After the militants asked their supporters for food and fuel donations to be sent to them, internet trolls mailed the militants numerous packages of glitter and sex paraphernalia.

=== ISIL-sympathizers ===
Some supporters of the Islamic State of Iraq and the Levant (ISIL) congratulated the takeover on social media and called for ISIL partisans in the U.S. to provide support to the militias. One self-identified ISIL supporter, using the nom de guerre Abu Adriatic Irhabi, wrote that "these rebels have military experience and are trained in warfare. They may be able to degrade and destroy their corrupt, evil, and oppressive government, or at the least severely damage its operations."

=== Ursula K. Le Guin's letter ===
Writer Ursula K. Le Guin, a resident of Oregon, wrote in a letter to the editor to The Oregonian that "Ammon Bundy and his bullyboys aren't trying to free federal lands, but to hold them hostage. I can't go to the Malheur refuge now, though as a citizen of the United States, I own it and have the freedom of it." Le Guin referred to the militants as "a flock of Right-Winged Loonybirds."

==Debates over the definition of terrorism==

A Joint Intelligence Bulletin released by the United States Department of Homeland Security and the FBI on January 29 classified the militants as "domestic extremists," which they define as:

[I]ndividuals located in the United States who seek to advance political or social goals, wholly or in part through force or violence, in violation of federal law. Note: the mere advocacy of political or social positions, use of strong rhetoric, or generalized philosophic embrace of violent tactics may not constitute extremism and may be constitutionally protected.

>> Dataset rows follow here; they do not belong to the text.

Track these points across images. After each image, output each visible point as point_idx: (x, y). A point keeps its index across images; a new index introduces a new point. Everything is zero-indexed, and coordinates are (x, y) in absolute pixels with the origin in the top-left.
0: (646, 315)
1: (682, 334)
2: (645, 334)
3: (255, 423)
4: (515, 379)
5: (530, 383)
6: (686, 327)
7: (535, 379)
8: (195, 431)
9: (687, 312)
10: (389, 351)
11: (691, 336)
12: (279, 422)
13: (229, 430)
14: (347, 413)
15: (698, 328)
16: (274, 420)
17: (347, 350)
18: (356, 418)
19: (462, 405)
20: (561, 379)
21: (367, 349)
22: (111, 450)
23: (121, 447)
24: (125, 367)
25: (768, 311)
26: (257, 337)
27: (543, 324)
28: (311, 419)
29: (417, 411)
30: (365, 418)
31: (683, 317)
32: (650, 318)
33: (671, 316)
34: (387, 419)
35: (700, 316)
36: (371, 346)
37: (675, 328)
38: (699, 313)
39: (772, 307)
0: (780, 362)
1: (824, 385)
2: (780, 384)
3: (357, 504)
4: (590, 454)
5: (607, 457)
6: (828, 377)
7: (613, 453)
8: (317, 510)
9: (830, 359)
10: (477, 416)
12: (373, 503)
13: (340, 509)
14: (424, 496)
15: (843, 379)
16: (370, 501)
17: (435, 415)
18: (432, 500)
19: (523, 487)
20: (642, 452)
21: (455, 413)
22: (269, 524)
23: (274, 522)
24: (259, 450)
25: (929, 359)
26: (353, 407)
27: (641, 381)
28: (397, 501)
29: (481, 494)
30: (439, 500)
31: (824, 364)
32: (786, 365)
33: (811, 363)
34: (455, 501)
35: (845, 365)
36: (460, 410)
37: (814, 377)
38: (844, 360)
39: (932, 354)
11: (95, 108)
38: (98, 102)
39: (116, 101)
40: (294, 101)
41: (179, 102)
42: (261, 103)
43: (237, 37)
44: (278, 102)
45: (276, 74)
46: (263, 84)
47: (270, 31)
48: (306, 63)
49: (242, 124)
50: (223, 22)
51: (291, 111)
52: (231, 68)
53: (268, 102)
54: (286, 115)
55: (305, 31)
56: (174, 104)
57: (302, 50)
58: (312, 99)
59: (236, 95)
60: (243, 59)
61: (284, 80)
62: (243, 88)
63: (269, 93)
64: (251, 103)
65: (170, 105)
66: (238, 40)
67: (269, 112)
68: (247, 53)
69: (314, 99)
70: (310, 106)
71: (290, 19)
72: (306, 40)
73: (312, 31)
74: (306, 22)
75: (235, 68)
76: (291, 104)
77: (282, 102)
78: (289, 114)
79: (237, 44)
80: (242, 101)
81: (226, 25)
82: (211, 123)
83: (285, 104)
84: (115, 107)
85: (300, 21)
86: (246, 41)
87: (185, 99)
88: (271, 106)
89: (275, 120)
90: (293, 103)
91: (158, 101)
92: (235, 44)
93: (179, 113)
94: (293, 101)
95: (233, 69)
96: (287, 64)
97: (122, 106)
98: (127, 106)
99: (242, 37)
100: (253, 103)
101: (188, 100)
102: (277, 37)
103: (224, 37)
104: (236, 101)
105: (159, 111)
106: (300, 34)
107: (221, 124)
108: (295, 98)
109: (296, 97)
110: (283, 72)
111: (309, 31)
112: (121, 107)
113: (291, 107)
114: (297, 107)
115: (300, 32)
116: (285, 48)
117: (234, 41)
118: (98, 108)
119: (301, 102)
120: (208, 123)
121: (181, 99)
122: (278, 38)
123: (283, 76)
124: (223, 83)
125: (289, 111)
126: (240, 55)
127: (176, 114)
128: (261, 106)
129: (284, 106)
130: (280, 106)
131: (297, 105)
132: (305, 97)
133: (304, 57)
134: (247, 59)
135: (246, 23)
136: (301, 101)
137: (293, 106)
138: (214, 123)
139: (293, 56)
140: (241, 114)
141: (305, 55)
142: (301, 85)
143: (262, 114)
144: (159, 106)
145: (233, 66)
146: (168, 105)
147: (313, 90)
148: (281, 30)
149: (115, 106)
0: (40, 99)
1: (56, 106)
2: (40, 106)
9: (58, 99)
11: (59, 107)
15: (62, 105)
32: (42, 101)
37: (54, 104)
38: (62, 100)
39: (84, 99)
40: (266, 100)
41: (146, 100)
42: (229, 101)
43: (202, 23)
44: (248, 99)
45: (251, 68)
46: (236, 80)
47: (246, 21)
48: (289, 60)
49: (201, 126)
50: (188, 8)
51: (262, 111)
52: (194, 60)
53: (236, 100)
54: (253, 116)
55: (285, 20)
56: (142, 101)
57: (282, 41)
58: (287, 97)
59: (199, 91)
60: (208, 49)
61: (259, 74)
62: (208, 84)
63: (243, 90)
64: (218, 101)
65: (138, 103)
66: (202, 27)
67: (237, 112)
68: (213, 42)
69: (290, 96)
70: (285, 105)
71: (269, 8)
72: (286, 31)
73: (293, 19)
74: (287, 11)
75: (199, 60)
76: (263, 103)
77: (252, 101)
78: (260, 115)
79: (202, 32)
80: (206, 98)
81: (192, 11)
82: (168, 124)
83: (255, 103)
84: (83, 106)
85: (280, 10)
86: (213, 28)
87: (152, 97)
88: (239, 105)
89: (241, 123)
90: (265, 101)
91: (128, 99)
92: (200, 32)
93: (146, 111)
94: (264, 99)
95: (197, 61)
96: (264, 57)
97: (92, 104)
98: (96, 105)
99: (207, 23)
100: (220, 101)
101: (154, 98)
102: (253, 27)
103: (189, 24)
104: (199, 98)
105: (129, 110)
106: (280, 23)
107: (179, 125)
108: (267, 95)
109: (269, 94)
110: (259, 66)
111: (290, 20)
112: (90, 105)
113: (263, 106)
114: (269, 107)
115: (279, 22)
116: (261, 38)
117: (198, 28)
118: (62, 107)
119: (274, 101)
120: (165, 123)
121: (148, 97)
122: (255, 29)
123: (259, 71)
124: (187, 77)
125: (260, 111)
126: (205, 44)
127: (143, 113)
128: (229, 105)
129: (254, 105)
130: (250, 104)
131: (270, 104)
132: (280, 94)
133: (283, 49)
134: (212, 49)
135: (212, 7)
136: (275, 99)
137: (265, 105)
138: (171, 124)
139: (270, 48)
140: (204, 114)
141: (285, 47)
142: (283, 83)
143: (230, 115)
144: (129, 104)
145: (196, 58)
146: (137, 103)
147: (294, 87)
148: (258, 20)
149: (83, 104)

The occupation sparked a public debate on whether the militants should be classified as "terrorists," and some commentators were critical of the government's decision to "wait out the occupiers rather than charge in with guns blazing." A number of commentators viewed the law enforcement response to the occupation as more lenient than the treatment accorded to Black Lives Matter protesters, with some terming this an example of white privilege. Others say that this is a case of the wealthy being granted special treatment, both in the media and by law enforcement, and that racial inequality is being used to distract from wider issues of social inequality.